The amount of aeration you need – depends on your requirements – for grain condition protection – airflows of beteen 80-150l/m³/min – are sufficient – in which case – CHANNEL AERATION is the way to go, but for higher airflow requirements – between 200 and 500 l/m³/min full aeration floors are neccesary.
The airflow will depend on four factors:
a) The size and type of the fans that you install. ABC Hansen would always recommend installing high (2900RPM) centrifugal fans – for most applications. Centrifugal fans create enough pressure to be able to force air through the grain, and provide high air volume. While other type of fans – such as axial fans, can create high airflow, they are unable to create the pressure required for forcing the air through the grain in the silo
b) The type of aeration floor – full aeration floors are designed for certain airflows, with some floors having a higher opening percentage than other floors, to allow for higher airflow. Make sure that the floor being offered to you is the correct floor for your required airflow – which is dependant on your silo diameter, silo height and product type. Usually your silo supplier would calculate the required airflow – for your requirements – and design the aeration system for your model silo and requirements.
c) Amount of roof vents – this is an often overlooked item – it should be ensure that there are enough roof vents installed in the silo, to allow the air that you are blowing into the silo, is able to exit the silo – without creating extra pressure in the silo, that the fan has to try to overcome. The rule of thumb on roof vents is to have around 0.18m² roof vent opening per KW fans installed – for example a silo with a 22KW fan installed, will require a total roof vent opening of 3.96m² (22KW x 0.18m²). ABC Hansen’s standard roof vents have an opening of 0.2m² per vent – thus requiring 19 air vents (3.96m²/0.2m²)

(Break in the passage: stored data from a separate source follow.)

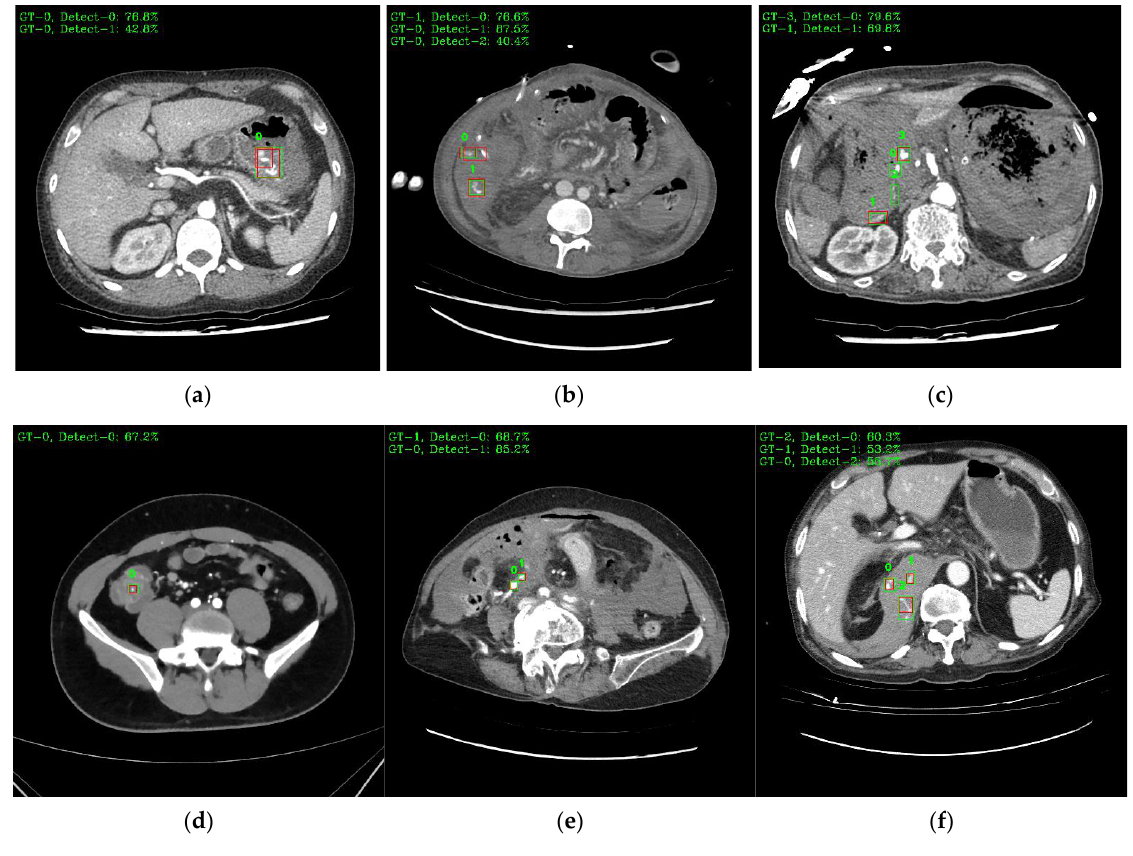
Figure 9. Example images of the AH-lesion detected using the AH detector. Green boxes indicate GT-Box, and red boxes indicate P-Box. Green text is GT-Box index, P-Box index, and IoU score: ( a ) single GT-Box and detected two P-Box; ( b ) two GT-Box and detected each single and two P-Box; ( c ) four GT-Box: detected two P-Box and missed two P-Box; ( d ) single GT-Box: detected single P-Box; ( e ) two GT-Box: detected two P-Box; ( f ) three GT-Box: detected three P-Box.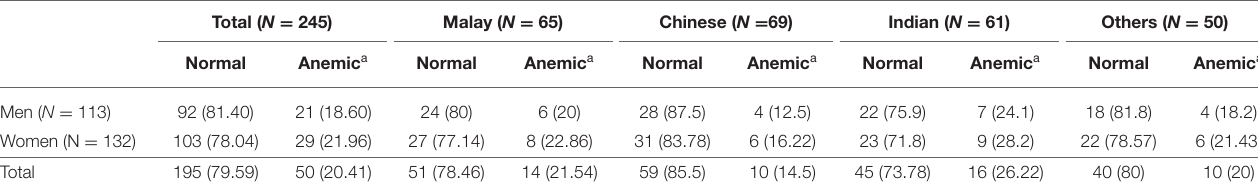
TABLE 7 | Distribution of respondents according to their gender, ethnicity, and prevalence of anemia. Total ( N = 245) Malay ( N = 65) Chinese ( N = 69) Normal Anemic a Normal Anemic a Normal Anemic a Normal Anemic a Normal Anemic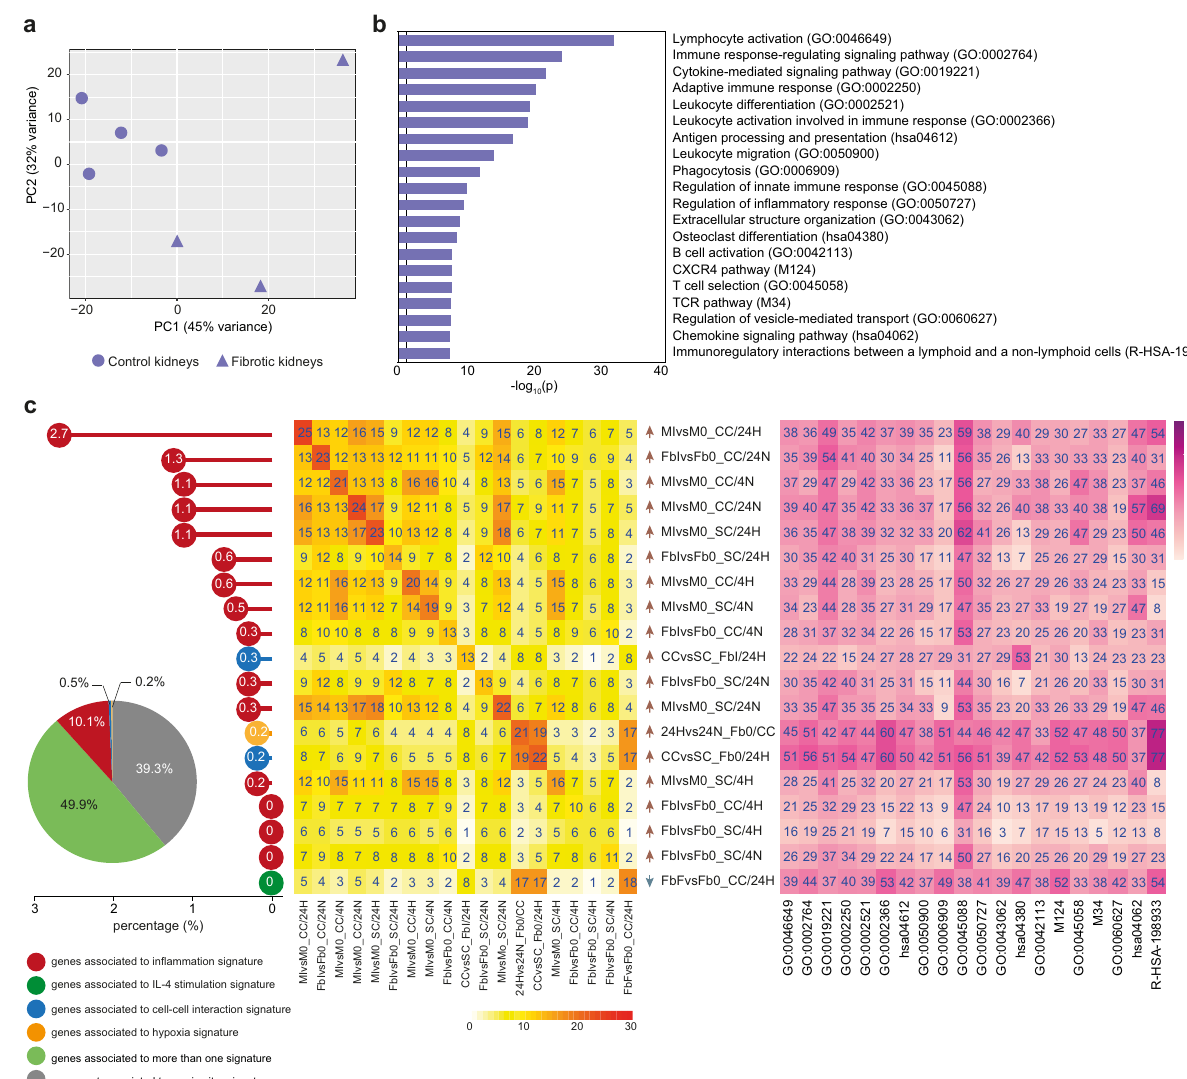
Fig. 7 | Gene overlap analysis of ex vivo tubulointerstitial area from fi brotic kidneys with in vitro signatures. a PCA of ex vivo interstitium samples. Triangles indicate fi brotic kidneys, dots control kidneys. b Bar graph reports pathways sig- ni fi cantly enriched (log 10 ( p -value) ≥ 1.3) in fi brotic vs control interstitium samples as calculated by Metascape software (for statistical type of analysis see ref.45). c Overlap analysis was performed comparing DEGs of ex vivo fi brotic vs control interstitium with DEGs of each in vitro comparison (which de fi ned 78 corre- sponding signatures). Piechart reveals that 49.9% ofex vivo signatureisexplained by at least one in vitro signature (in light green); 10.8% is speci fi cally explained by only one in vitro signature and different colors are referred to the discriminating variable: in fl ammation inred,IL-4 stimulation ingreen, cell-cell interactionin blue, hypoxia in yellow. The remaining 39.3% of the ex vivo interstitium signature (633 genes)isnotexplainedbyinvitromodel(ingray).Dotchartreportsonthevertical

d) On very high and narrow silos, it is sometime advisable to also install roof extractor fans – to create a negative pressure in the top of the silo, making it easier for the fans to push the air through the grain.
In our opinion it’s always better to plan for the worst – even if you’re planning on installing a silo for short term storage, the need may arise in the future to store for longer periods, and without an aeration system, it makes the proposition very risky. Aeration systems can also be retrofitted to existing silos though – so keep that in mind.